**Data extract:**
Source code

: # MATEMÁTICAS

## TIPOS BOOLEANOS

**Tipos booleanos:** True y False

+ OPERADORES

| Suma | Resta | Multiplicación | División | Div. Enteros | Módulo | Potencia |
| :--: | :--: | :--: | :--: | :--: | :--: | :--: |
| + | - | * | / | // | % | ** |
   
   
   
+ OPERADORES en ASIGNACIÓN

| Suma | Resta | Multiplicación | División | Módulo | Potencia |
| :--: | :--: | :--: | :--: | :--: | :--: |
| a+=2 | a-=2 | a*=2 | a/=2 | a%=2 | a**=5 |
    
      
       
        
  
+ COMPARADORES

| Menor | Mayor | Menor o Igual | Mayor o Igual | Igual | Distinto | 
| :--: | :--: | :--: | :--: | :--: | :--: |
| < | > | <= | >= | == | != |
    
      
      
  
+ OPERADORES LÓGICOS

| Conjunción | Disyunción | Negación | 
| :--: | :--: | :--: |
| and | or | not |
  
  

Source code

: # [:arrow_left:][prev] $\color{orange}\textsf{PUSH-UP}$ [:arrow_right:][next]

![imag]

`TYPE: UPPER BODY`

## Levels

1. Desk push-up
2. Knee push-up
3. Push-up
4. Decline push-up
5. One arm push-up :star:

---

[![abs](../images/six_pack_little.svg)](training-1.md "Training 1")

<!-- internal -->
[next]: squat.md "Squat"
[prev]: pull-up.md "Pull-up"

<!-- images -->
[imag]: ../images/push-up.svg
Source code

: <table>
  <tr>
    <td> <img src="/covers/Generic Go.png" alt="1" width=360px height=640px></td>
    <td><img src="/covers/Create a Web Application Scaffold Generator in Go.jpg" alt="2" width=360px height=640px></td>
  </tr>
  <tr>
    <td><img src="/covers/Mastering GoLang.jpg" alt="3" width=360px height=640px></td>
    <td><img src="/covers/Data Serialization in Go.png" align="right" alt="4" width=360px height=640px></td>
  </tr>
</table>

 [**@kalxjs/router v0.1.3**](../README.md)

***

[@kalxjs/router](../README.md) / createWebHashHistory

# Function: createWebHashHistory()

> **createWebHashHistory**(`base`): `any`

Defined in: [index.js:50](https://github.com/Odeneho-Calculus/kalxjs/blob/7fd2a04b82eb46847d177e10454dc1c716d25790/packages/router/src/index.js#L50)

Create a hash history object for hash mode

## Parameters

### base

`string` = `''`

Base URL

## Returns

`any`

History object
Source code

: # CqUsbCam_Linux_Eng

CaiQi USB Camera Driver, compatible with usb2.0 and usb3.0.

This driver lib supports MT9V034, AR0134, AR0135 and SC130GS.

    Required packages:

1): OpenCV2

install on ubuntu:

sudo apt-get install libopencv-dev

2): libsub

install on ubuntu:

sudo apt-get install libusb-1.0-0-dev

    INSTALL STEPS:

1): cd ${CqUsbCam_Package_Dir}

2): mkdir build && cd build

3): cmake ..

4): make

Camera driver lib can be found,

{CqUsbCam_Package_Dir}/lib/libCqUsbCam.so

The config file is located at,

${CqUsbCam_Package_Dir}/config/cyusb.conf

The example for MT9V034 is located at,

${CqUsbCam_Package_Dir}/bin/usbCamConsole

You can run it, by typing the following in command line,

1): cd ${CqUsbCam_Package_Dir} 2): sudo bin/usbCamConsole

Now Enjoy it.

**Description of the task:** Word for word, transcribe all of the records.

**Task output:**
Source code

: # MATEMÁTICAS

## TIPOS BOOLEANOS

**Tipos booleanos:** True y False

+ OPERADORES

| Suma | Resta | Multiplicación | División | Div. Enteros | Módulo | Potencia |
| :--: | :--: | :--: | :--: | :--: | :--: | :--: |
| + | - | * | / | // | % | ** |
   
   
   
+ OPERADORES en ASIGNACIÓN

| Suma | Resta | Multiplicación | División | Módulo | Potencia |
| :--: | :--: | :--: | :--: | :--: | :--: |
| a+=2 | a-=2 | a*=2 | a/=2 | a%=2 | a**=5 |
    
      
       
        
  
+ COMPARADORES

| Menor | Mayor | Menor o Igual | Mayor o Igual | Igual | Distinto | 
| :--: | :--: | :--: | :--: | :--: | :--: |
| < | > | <= | >= | == | != |
    
      
      
  
+ OPERADORES LÓGICOS

| Conjunción | Disyunción | Negación | 
| :--: | :--: | :--: |
| and | or | not |
  
  

Source code

: # [:arrow_left:][prev] $\color{orange}\textsf{PUSH-UP}$ [:arrow_right:][next]

![imag]

`TYPE: UPPER BODY`

## Levels

1. Desk push-up
2. Knee push-up
3. Push-up
4. Decline push-up
5. One arm push-up :star:

---

[![abs](../images/six_pack_little.svg)](training-1.md "Training 1")

<!-- internal -->
[next]: squat.md "Squat"
[prev]: pull-up.md "Pull-up"

<!-- images -->
[imag]: ../images/push-up.svg
Source code

: <table>
  <tr>
    <td> <img src="/covers/Generic Go.png" alt="1" width=360px height=640px></td>
    <td><img src="/covers/Create a Web Application Scaffold Generator in Go.jpg" alt="2" width=360px height=640px></td>
  </tr>
  <tr>
    <td><img src="/covers/Mastering GoLang.jpg" alt="3" width=360px height=640px></td>
    <td><img src="/covers/Data Serialization in Go.png" align="right" alt="4" width=360px height=640px></td>
  </tr>
</table>

 [**@kalxjs/router v0.1.3**](../README.md)

***

[@kalxjs/router](../README.md) / createWebHashHistory

# Function: createWebHashHistory()

> **createWebHashHistory**(`base`): `any`

Defined in: [index.js:50](https://github.com/Odeneho-Calculus/kalxjs/blob/7fd2a04b82eb46847d177e10454dc1c716d25790/packages/router/src/index.js#L50)

Create a hash history object for hash mode

## Parameters

### base

`string` = `''`

Base URL

## Returns

`any`

History object
Source code

: # CqUsbCam_Linux_Eng

CaiQi USB Camera Driver, compatible with usb2.0 and usb3.0.

This driver lib supports MT9V034, AR0134, AR0135 and SC130GS.

    Required packages:

1): OpenCV2

install on ubuntu:

sudo apt-get install libopencv-dev

2): libsub

install on ubuntu:

sudo apt-get install libusb-1.0-0-dev

    INSTALL STEPS:

1): cd ${CqUsbCam_Package_Dir}

2): mkdir build && cd build

3): cmake ..

4): make

Camera driver lib can be found,

{CqUsbCam_Package_Dir}/lib/libCqUsbCam.so

The config file is located at,

${CqUsbCam_Package_Dir}/config/cyusb.conf

The example for MT9V034 is located at,

${CqUsbCam_Package_Dir}/bin/usbCamConsole

You can run it, by typing the following in command line,

1): cd ${CqUsbCam_Package_Dir} 2): sudo bin/usbCamConsole

Now Enjoy it.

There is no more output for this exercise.